***** MATERIAL PROVIDED

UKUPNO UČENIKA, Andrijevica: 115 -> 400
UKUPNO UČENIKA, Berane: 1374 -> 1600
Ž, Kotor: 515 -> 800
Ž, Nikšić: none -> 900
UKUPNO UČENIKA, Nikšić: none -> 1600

**********

TASK OBJECTIVE
Output every record without changing any wording.

OUTPUT OF THE EXERCISE
UKUPNO UČENIKA, Andrijevica: 115 -> 400
UKUPNO UČENIKA, Berane: 1374 -> 1600
Ž, Kotor: 515 -> 800
Ž, Nikšić: none -> 900
UKUPNO UČENIKA, Nikšić: none -> 1600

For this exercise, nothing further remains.